23 October 2008

Lamarckian Identities in PNG

From James B. Watson's chapter "Other people do other things: Lamarckian identities in Kainantu Subdistrict, Papua New Guinea" in Cultural Identity and Ethnicity in the Pacific, edited by Jocelyn Linnekin and Lin Poyer (U. Hawai‘i Press, 1990), pp. 17, 26:
The aboriginal peoples of Papua New Guinea’s Eastern Highlands are organized in autonomous polities, some with as few as one or two hundred members. Many if not most of these local peoples experience episodes of radical revision in their membership. Most groups are formed in a highly fluid sociopolitical field, intermittently marked by relocations, realignments, and the patriation of alien immigrants who have been expelled by hostile neighbors from their own lands elsewhere. Restless or disgruntled insiders split off to form new groups; refugee outsiders are recruited from time to time to reinforce the ranks of those remaining. To the literal-minded genealogist, the long-term kinship and continuity of each such group seem confused, even compromised.

A truncated local sense of history nevertheless contains the frequent events of fission and fusion. In spite of ongoing exchanges of personnel, a common and ostensibly continuous local identity immerses not only long-established elements of the community but, in time, the descendants of recent immigrants....
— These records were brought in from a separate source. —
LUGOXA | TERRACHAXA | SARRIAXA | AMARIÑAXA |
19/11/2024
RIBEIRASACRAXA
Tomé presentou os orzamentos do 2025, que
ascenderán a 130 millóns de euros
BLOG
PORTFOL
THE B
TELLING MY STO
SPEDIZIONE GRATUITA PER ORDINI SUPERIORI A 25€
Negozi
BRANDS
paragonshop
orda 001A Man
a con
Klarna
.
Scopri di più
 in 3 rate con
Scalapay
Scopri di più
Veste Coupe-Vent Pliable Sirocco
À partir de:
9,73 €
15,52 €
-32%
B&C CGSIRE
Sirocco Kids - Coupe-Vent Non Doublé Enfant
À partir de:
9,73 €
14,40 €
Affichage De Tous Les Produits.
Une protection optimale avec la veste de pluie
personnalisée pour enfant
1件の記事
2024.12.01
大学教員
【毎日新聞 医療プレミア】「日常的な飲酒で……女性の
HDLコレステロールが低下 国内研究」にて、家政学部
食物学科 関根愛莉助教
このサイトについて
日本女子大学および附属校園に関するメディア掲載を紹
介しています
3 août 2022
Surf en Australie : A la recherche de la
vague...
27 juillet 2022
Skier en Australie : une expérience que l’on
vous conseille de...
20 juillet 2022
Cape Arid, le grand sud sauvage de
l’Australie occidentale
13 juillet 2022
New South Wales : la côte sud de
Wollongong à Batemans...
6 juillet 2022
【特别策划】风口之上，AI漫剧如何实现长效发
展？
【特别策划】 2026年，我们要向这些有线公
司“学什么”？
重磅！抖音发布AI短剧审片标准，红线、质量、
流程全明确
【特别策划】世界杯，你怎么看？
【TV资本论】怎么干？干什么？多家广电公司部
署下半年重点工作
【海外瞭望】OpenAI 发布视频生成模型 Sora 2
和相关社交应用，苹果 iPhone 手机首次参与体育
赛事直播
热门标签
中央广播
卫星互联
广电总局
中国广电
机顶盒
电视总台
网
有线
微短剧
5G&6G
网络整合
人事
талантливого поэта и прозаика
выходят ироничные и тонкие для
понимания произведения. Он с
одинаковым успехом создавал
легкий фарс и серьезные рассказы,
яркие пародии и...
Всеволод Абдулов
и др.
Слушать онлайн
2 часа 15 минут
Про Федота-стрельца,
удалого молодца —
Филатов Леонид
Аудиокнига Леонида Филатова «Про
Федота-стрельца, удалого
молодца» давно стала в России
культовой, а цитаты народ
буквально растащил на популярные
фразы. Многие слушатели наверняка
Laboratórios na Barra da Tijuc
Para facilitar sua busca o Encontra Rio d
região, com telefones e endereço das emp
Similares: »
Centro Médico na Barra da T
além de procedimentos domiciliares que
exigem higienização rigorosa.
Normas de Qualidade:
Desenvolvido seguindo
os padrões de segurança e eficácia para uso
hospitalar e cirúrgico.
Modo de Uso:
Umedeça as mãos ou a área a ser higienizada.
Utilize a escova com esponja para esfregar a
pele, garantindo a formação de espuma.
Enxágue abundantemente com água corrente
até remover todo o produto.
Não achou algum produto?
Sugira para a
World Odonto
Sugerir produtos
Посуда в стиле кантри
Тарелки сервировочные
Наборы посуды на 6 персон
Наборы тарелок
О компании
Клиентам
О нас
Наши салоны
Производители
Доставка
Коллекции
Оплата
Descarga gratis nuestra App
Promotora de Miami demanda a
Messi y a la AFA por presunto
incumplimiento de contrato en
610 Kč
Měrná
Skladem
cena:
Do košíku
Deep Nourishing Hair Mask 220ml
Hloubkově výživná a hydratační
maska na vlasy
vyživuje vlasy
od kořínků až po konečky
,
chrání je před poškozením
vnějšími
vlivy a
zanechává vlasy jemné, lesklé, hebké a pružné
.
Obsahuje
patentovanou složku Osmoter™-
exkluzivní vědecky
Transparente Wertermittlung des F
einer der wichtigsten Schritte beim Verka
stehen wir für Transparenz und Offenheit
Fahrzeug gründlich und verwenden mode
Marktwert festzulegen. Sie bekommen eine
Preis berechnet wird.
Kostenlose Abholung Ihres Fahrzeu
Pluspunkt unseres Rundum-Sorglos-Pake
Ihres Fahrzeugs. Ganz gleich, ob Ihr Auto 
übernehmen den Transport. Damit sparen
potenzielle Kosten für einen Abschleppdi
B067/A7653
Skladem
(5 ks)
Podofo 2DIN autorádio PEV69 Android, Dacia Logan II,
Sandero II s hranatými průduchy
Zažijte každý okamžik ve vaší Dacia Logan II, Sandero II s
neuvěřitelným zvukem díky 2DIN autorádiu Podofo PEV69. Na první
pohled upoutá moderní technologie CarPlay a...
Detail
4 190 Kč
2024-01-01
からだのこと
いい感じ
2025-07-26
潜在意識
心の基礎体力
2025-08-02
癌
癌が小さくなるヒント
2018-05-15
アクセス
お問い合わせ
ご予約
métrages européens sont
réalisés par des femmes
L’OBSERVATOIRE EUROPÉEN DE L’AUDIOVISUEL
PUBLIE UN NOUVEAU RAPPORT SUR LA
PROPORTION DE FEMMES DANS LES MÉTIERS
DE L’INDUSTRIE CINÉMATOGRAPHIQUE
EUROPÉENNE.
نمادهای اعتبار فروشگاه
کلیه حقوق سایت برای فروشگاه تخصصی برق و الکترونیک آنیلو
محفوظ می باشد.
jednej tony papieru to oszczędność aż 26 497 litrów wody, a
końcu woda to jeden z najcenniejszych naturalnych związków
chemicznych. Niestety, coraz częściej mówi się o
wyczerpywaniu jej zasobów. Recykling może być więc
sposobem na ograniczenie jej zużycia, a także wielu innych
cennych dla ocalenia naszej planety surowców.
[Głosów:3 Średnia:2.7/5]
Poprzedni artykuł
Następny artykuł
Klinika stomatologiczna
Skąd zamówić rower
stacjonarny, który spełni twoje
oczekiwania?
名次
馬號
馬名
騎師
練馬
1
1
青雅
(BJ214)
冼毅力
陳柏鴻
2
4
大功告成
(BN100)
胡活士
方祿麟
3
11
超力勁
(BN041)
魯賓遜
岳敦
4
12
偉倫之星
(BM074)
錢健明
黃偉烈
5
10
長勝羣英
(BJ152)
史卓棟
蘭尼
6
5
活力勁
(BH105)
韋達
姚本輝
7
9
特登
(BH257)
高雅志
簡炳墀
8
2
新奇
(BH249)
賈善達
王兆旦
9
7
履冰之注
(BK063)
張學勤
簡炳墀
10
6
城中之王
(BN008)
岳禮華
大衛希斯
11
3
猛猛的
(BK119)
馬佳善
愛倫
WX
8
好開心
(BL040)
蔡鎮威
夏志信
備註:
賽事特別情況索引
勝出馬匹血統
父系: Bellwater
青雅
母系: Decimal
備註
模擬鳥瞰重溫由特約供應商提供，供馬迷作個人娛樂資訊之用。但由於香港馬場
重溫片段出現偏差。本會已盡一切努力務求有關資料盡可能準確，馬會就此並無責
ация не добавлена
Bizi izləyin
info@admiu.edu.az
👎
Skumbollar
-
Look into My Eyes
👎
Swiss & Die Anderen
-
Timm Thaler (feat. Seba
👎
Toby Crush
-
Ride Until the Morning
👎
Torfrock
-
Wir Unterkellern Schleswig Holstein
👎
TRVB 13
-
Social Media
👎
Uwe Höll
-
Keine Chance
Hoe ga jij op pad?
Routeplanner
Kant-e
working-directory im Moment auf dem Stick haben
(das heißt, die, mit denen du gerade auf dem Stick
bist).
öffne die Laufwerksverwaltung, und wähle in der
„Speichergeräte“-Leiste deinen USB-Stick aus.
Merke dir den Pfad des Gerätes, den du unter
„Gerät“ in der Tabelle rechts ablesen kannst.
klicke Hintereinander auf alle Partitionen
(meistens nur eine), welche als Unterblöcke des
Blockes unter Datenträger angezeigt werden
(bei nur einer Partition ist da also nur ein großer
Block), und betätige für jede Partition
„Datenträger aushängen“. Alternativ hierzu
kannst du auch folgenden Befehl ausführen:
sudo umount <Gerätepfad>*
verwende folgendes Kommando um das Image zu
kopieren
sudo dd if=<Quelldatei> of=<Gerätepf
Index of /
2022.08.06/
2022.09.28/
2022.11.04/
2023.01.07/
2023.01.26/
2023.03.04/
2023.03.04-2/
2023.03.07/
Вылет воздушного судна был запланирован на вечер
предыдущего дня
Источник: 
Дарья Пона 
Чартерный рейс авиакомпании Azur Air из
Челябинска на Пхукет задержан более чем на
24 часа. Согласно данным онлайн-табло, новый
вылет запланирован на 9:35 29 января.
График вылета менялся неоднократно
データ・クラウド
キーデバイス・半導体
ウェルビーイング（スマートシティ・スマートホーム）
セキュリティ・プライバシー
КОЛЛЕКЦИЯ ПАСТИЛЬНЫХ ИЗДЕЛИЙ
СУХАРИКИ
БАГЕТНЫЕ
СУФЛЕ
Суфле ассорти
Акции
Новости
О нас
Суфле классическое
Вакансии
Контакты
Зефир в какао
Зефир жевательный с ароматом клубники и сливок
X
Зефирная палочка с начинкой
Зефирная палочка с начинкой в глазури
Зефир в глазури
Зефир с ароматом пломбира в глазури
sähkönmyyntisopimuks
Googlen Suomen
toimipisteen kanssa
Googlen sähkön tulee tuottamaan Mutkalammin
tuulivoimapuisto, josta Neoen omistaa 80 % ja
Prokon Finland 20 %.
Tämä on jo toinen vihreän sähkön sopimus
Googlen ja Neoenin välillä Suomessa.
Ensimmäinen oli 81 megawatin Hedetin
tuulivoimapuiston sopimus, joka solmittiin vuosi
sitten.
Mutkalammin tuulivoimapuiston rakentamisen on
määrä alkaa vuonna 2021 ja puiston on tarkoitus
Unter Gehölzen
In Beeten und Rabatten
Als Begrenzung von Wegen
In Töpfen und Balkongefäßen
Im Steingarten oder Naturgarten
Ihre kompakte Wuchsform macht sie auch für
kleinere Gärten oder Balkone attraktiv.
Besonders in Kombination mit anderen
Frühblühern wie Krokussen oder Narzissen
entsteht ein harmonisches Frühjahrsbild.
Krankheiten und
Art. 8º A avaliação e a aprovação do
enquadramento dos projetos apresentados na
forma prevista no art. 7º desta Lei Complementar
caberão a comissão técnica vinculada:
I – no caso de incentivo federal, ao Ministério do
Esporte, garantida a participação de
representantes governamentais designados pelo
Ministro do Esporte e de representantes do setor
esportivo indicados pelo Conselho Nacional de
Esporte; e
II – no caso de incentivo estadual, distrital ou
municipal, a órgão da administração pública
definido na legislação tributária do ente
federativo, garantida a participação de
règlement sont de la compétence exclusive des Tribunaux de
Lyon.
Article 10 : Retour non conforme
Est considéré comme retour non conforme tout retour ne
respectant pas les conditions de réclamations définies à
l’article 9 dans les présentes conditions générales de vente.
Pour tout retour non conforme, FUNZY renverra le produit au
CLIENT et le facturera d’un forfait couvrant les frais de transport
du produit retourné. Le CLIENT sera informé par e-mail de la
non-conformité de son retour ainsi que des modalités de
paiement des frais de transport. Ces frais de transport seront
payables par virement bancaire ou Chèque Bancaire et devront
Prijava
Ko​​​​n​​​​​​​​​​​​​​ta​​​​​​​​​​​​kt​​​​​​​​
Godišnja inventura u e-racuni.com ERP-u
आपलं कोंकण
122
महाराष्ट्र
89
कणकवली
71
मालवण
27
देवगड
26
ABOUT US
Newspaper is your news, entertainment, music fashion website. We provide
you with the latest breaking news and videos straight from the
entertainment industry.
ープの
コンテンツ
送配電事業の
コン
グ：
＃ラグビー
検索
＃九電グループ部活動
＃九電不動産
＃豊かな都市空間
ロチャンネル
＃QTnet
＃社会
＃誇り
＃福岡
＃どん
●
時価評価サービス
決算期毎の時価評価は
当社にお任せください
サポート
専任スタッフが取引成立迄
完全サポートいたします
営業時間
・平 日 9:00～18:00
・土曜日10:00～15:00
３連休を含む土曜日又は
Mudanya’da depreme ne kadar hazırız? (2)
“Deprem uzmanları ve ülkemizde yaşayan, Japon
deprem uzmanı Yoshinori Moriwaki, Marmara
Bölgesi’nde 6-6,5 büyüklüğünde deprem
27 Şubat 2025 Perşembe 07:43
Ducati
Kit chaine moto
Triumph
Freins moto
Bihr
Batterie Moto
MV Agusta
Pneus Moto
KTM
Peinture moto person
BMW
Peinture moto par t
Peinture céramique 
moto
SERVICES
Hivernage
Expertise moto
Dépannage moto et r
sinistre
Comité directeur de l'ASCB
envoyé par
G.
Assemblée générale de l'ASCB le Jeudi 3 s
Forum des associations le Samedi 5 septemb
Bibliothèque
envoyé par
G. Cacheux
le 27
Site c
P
Over half a dozen languages are spoken in the immediate vicinity of Kainantu, and all the communities I resided in have close social ties to at least one community of alien speech. Often two or three other languages are represented in these linkages. Many communities of the vicinity have incorporated refugees who arrived speaking a language other than that of their hosts. With time, if the refugees remain, their original language may be lost, but probably not without a distinct residue of the sounds, words, attitudes, and cultural practices they brought with them. In some communities in the 1960s there were refugees or their descendants still speaking their original language, … resulting in their designation by the community (from Pidgin) as “hapkas” [half-caste].
What does this mean for language documentation and conservation efforts in the area? To whom does any particular language belong, and for how long?